「さそり座V1309」の増光は星のペアの合体によるものか?

  • このエントリーをはてなブックマークに追加

【2011年5月27日 VSOLJニュース(269)】

日本の天体捜索家コンビ、西山さんと椛島さんが2008年に発見した新星「さそり座V1309」が、近接連星系の合体による現象ではという研究結果が発表された。ヨーロッパの研究チームが増光前の変光周期などを分析しまとめたものだ。


VSOLJニュースより(269)

著者:大島誠人さん(京大理)

夜空に見える星の多くはお互いに回り合うペアとなる星を持っていることが知られており、このような星のことを「連星」とよんでいます。一口に連星といってもその組み合わせや規模は多岐にわたり、望遠鏡でもペアを分離して見える系もあれば、スペクトル観測などによるより詳しい観測を行って初めて連星であることがわかる系もあります。

さそり座V1309は、2008年9月に福岡県の西山浩一さんと佐賀県の椛島冨士夫さんによって増光しているところを発見されました(2008/09/05のニュース「さそり座に新星らしき天体が出現」参照)。発見をうけて撮られたスペクトルは、水素のバルマー輝線が見られるなど新星の特徴を示していたことから、いったんはこの天体は新星爆発によって明るくなった天体であろうと考えられました。

しかし、その後のスペクトル変化が通常の新星とは大きく異なることが判明したため、一般的な新星とはやや異なった天体ではないかと考えられるようになりました。とくに、この天体のスペクトルの変化が特殊な天体であるいっかくじゅう座V838(2002/01/10のニュース「いっかくじゅう座に奇妙な新星?特異変光星?」参照)とよく似ていることから、同種の天体ではないかと疑われるようになりました。いっかくじゅう座V838は2002年に明るくなった新星様天体ですが、やはり通常の新星とは異なった機構によって増光したものと考えられています。

このような天体は現在数個発見されており、その物理的な意味づけについては諸説が出されてきたもののまだはっきりしていません。
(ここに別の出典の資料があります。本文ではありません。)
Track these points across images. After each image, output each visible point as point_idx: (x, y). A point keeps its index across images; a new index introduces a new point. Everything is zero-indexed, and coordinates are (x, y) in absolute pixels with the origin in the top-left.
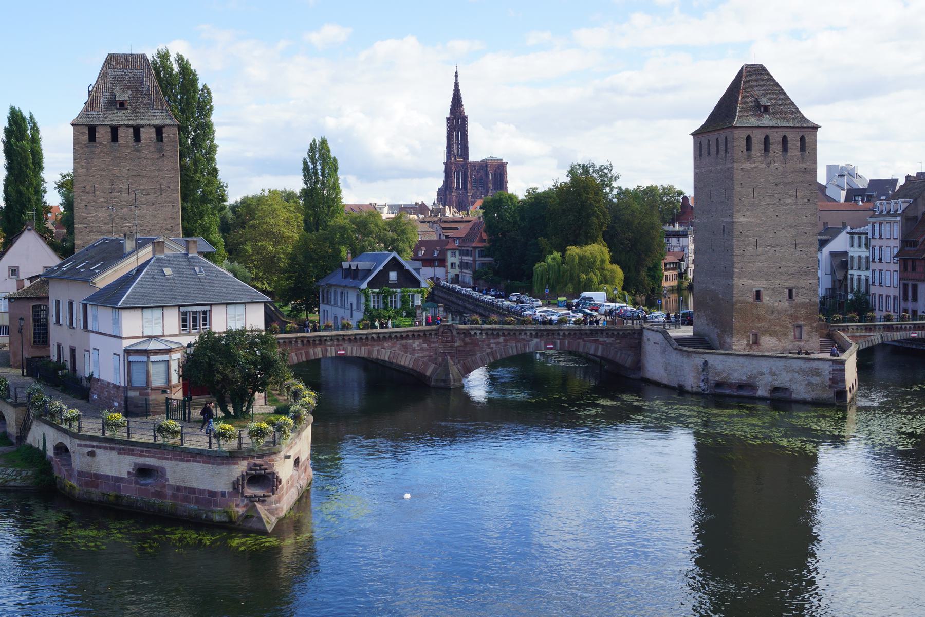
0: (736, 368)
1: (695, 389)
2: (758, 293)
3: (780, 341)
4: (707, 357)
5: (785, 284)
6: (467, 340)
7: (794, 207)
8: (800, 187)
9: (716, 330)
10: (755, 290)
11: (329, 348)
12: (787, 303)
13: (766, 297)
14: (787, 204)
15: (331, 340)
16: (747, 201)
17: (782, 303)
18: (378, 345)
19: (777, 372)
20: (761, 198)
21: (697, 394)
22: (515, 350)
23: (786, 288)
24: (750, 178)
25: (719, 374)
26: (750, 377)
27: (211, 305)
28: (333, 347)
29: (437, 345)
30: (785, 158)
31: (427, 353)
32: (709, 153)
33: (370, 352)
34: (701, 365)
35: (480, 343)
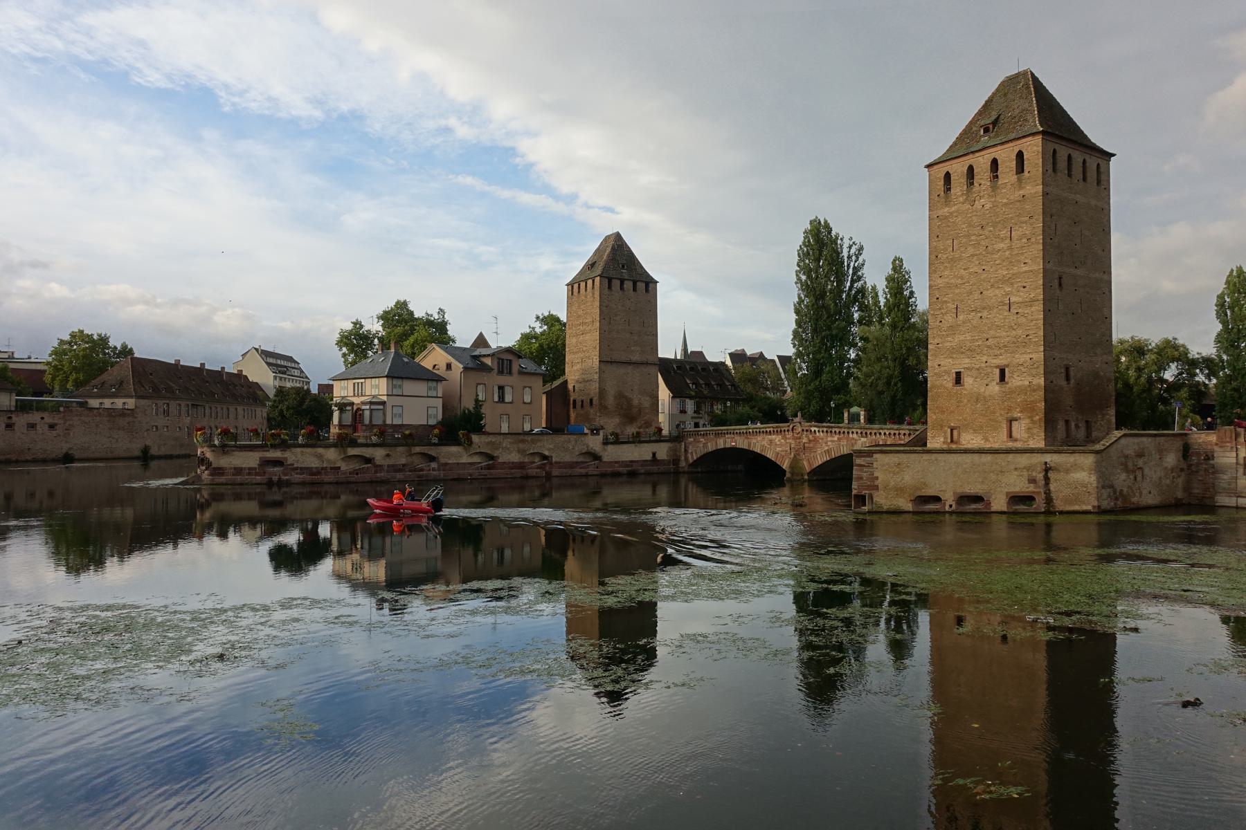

仮説の一つとして、2つの星が合体することにより明るくなったのではないかという仮説があります。

このたび、さそり座V1309の観測によってこの仮説が正しいのではないかと思われる証拠が見つかったとする研究がコペルニクス大学(ポーランド)のティレンダ氏らによって報告されました。

重力レンズ天体を捜索するためのサーベイ計画として知られている計画に、「OGLE」(Optical Gravitational Lensing Experiment:光学重力レンズ実験)があります。この計画での捜索範囲にこのさそり座V1309が含まれていたため、明るくなる以前も含め長年の観測データがとられていたのです。ティレンダ氏らがこのデータを解析した結果、増光前のこの天体は1.4日周期で変光しており、その変光の様子から周期1.4日の連星ではないかということが判明しました。

これを受けたワルシャワ大学のステピエン氏は、合体前の星がどのようなものだったかについての研究を行い、合体前の系はK型の巨星どうしがほとんど接触してお互いの周りを回っていたのではないかと考えています。

興味深いことにこの周期は観測が行われた数年間の間に次第に短くなっていることがわかっており、このことから、連星の公転周期が次第に短くなり、最終的に合体したのではないかということです。星の間隔が小さくなるにつれ角運動量が抜き取られていきますから、それがエネルギーとして開放されることで明るくなり2008年の増光につながったのだろうと考えられます。

このような近接連星系の合体は、まだ充分に正体が明かされていないいくつかの天体で大きな役割を果たしている可能性が示唆されています。現在ではすっかり暗くなってしまっている天体ではありますが、このようなきわめて珍しい現象をとらえた可能性の高い現象を日本の新星ハンターの方によって発見されたということは、特筆すべきことだといえるでしょう。